Photo credits to Reality Tour

#6 Saree shopping
When in India you have to go saree shopping, it’s a must! It is such an enjoyable experience where you get to select all the pretty material designs and being draped in the chosen material. Sarees can range from 800 rupees ($16.50 AUD) and up. Even if you do not buy a saree it is worth the experience trying one on!

Being draped in a store


Learning how to put a saree on
Components of a saree

#7 Bandra- Worli Sea Link
The bridge is an unforgettable structure and an icon of Mumbai. Thankfully our hotel room has the perfect view.

View from our room
Photo credits to Margot

#8 Marine Drive
During the night it is worth driving or walking along Marine Drive. The lights are lit up along the coast and it is a pleasant atmosphere, even with the touchy couples in the background. 

#9 Kala Ghoda festival
If you decided to visit Mumbai during February, the Kala Ghoda festival it is usually held on the first Saturday and closes on the second Sunday. It is an art and cultural festive held in Kala Ghoda area of South Mumbai. The lively ambiance is filled with market stalls, food stalls and art sculptors throughout the street. There is a program for each day ranging from stand-up comedy, literature, theater and music.

Entrance to Kala Ghoda
The beautiful lanterns

#10 Relax day
If you are lucky enough to stay in a nice place such as a hotel. Take advantage of sleeping in, having a bath, abusing the breakfast buffet or relaxing by the pool with a good book and swim.

Who doesn’t love a bubble bath?


Transportation: Use uber as you would get ripped off with normal taxis. Also, auto rickshaws do not go to South Mumbai.
: Hakkasan, an Asian inspired restaurant. Will recommend the crispy duck salad. Went there during Chinese New Year and the ambiance was fabulous. There is also a famous nightclub in the building.
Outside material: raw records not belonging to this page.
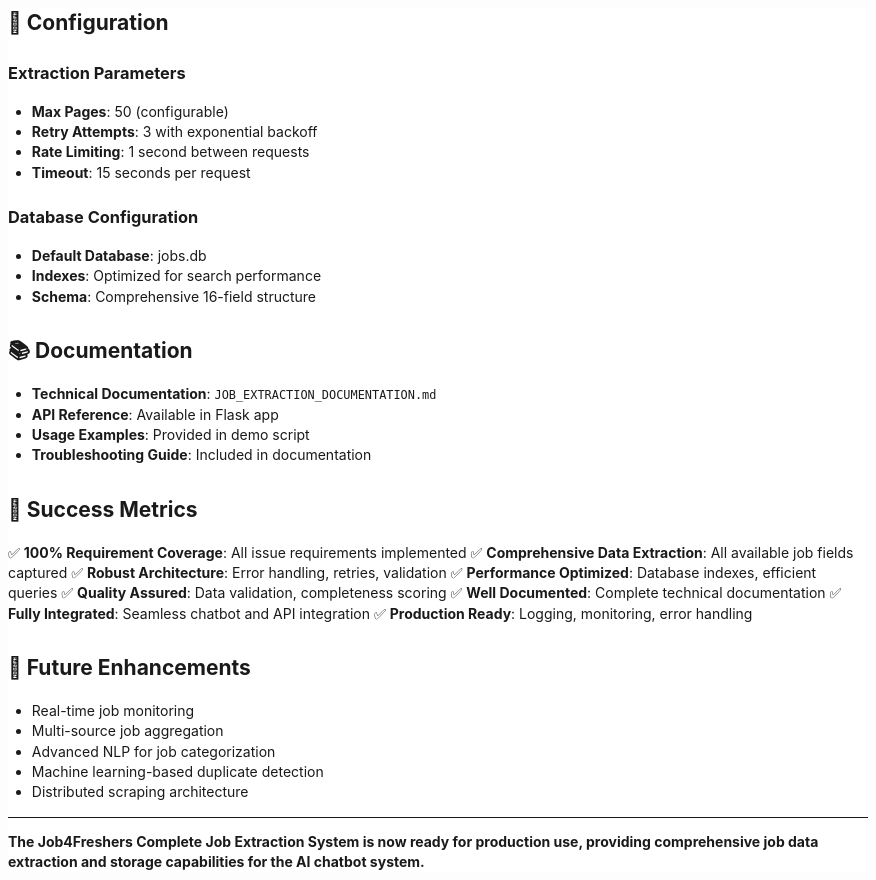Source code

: ## 🔧 Configuration

### Extraction Parameters
- **Max Pages**: 50 (configurable)
- **Retry Attempts**: 3 with exponential backoff
- **Rate Limiting**: 1 second between requests
- **Timeout**: 15 seconds per request

### Database Configuration
- **Default Database**: jobs.db
- **Indexes**: Optimized for search performance
- **Schema**: Comprehensive 16-field structure

## 📚 Documentation

- **Technical Documentation**: `JOB_EXTRACTION_DOCUMENTATION.md`
- **API Reference**: Available in Flask app
- **Usage Examples**: Provided in demo script
- **Troubleshooting Guide**: Included in documentation

## 🎉 Success Metrics

✅ **100% Requirement Coverage**: All issue requirements implemented
✅ **Comprehensive Data Extraction**: All available job fields captured
✅ **Robust Architecture**: Error handling, retries, validation
✅ **Performance Optimized**: Database indexes, efficient queries
✅ **Quality Assured**: Data validation, completeness scoring
✅ **Well Documented**: Complete technical documentation
✅ **Fully Integrated**: Seamless chatbot and API integration
✅ **Production Ready**: Logging, monitoring, error handling

## 🔮 Future Enhancements

- Real-time job monitoring
- Multi-source job aggregation
- Advanced NLP for job categorization
- Machine learning-based duplicate detection
- Distributed scraping architecture

---

**The Job4Freshers Complete Job Extraction System is now ready for production use, providing comprehensive job data extraction and storage capabilities for the AI chatbot system.**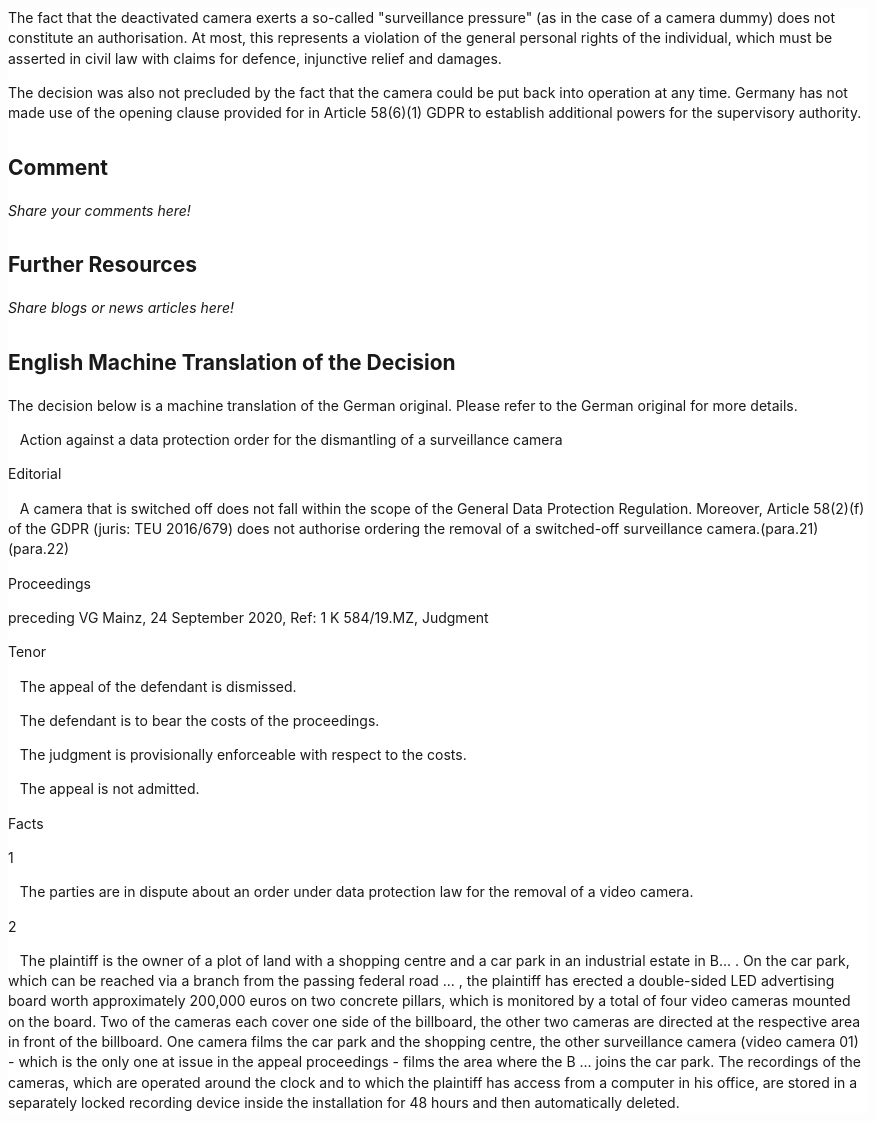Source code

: The fact that the deactivated camera exerts a so-called "surveillance pressure" (as in the case of a camera dummy) does not constitute an authorisation. At most, this represents a violation of the general personal rights of the individual, which must be asserted in civil law with claims for defence, injunctive relief and damages.

The decision was also not precluded by the fact that the camera could be put back into operation at any time. Germany has not made use of the opening clause provided for in Article 58(6)(1) GDPR to establish additional powers for the supervisory authority.

## Comment

_Share your comments here!_

## Further Resources

_Share blogs or news articles here!_

## English Machine Translation of the Decision

The decision below is a machine translation of the German original. Please refer to the German original for more details.

   Action against a data protection order for the dismantling of a surveillance camera

Editorial

   A camera that is switched off does not fall within the scope of the General Data Protection Regulation. Moreover, Article 58(2)(f) of the GDPR (juris: TEU 2016/679) does not authorise ordering the removal of a switched-off surveillance camera.(para.21)(para.22)

Proceedings

preceding VG Mainz, 24 September 2020, Ref: 1 K 584/19.MZ, Judgment

Tenor

   The appeal of the defendant is dismissed.

   The defendant is to bear the costs of the proceedings.

   The judgment is provisionally enforceable with respect to the costs.

   The appeal is not admitted.

Facts

1

   The parties are in dispute about an order under data protection law for the removal of a video camera.

2

   The plaintiff is the owner of a plot of land with a shopping centre and a car park in an industrial estate in B... . On the car park, which can be reached via a branch from the passing federal road ... , the plaintiff has erected a double-sided LED advertising board worth approximately 200,000 euros on two concrete pillars, which is monitored by a total of four video cameras mounted on the board. Two of the cameras each cover one side of the billboard, the other two cameras are directed at the respective area in front of the billboard. One camera films the car park and the shopping centre, the other surveillance camera (video camera 01) - which is the only one at issue in the appeal proceedings - films the area where the B ... joins the car park. The recordings of the cameras, which are operated around the clock and to which the plaintiff has access from a computer in his office, are stored in a separately locked recording device inside the installation for 48 hours and then automatically deleted.
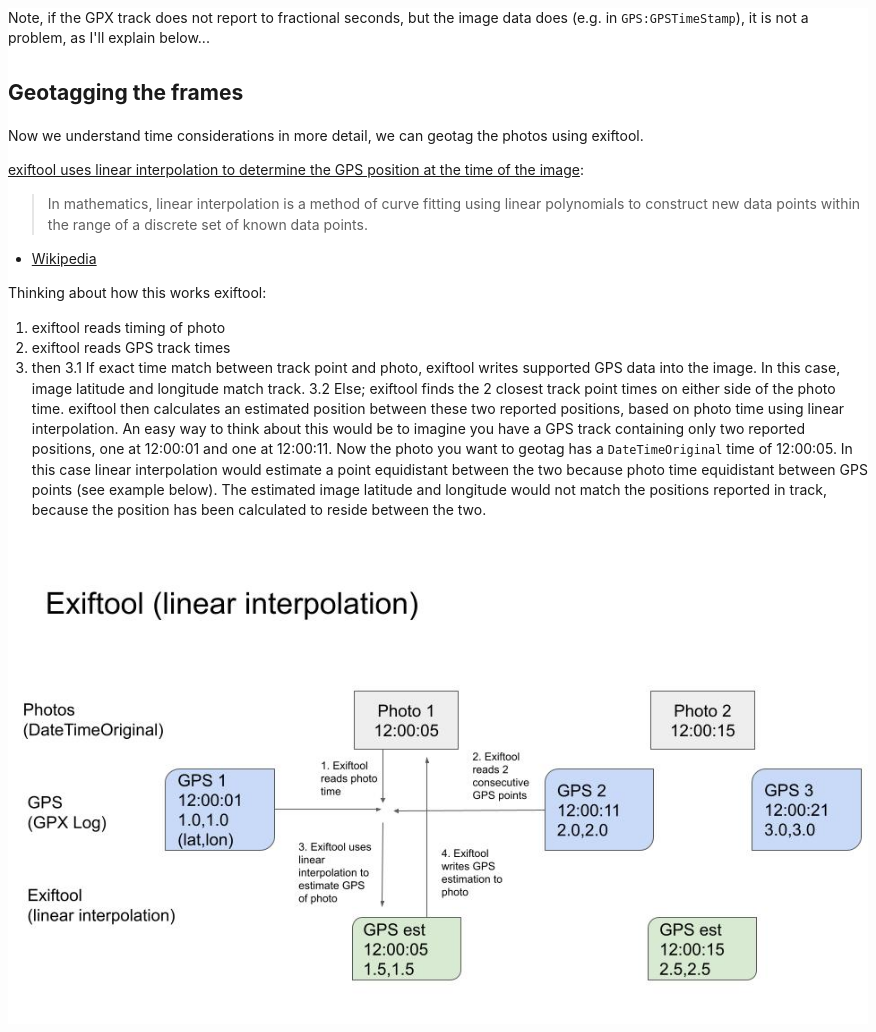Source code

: Note, if the GPX track does not report to fractional seconds, but the image data does (e.g. in `GPS:GPSTimeStamp`), it is not a problem, as I'll explain below...

## Geotagging the frames

Now we understand time considerations in more detail, we can geotag the photos using exiftool.

[exiftool uses linear interpolation to determine the GPS position at the time of the image](https://exiftool.org/geotag.html):

> In mathematics, linear interpolation is a method of curve fitting using linear polynomials to construct new data points within the range of a discrete set of known data points.

- [Wikipedia](https://en.wikipedia.org/wiki/Linear_interpolation)

Thinking about how this works exiftool:

1. exiftool reads timing of photo
2. exiftool reads GPS track times
3. then
	3.1 If exact time match between track point and photo, exiftool writes supported GPS data into the image. In this case, image latitude and longitude match track.
	3.2 Else; exiftool finds the 2 closest track point times on either side of the photo time. exiftool then calculates an estimated position between these two reported positions, based on photo time using linear interpolation. An easy way to think about this would be to imagine you have a GPS track containing only two reported positions, one at 12:00:01 and one at 12:00:11. Now the photo you want to geotag has a `DateTimeOriginal` time of 12:00:05. In this case linear interpolation would estimate a point equidistant between the two because photo time equidistant between GPS points (see example below). The estimated image latitude and longitude would not match the positions reported in track, because the position has been calculated to reside between the two. 

<img class="img-fluid" src="/assets/images/blog/2021-09-17/exiftool-linear-interpolation.jpg" alt="exiftool gps linear interpolation" title="exiftool gps linear interpolation" />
NOTE: As we were staying in the Taj Land Ends we didn’t take the opportunity to explore other restaurants and café.


Overall the Bollywood capital has a vibrate and lively atmosphere. With it’s British Raj influence and the mix of religions including Hindu, Muslims, Christians the city illustrates a diverse range of people. The hustles of the crowds and the diverse architecture capture the city life.


Till next time, -M

*NOTE all photos are taken by me unless stated otherwise.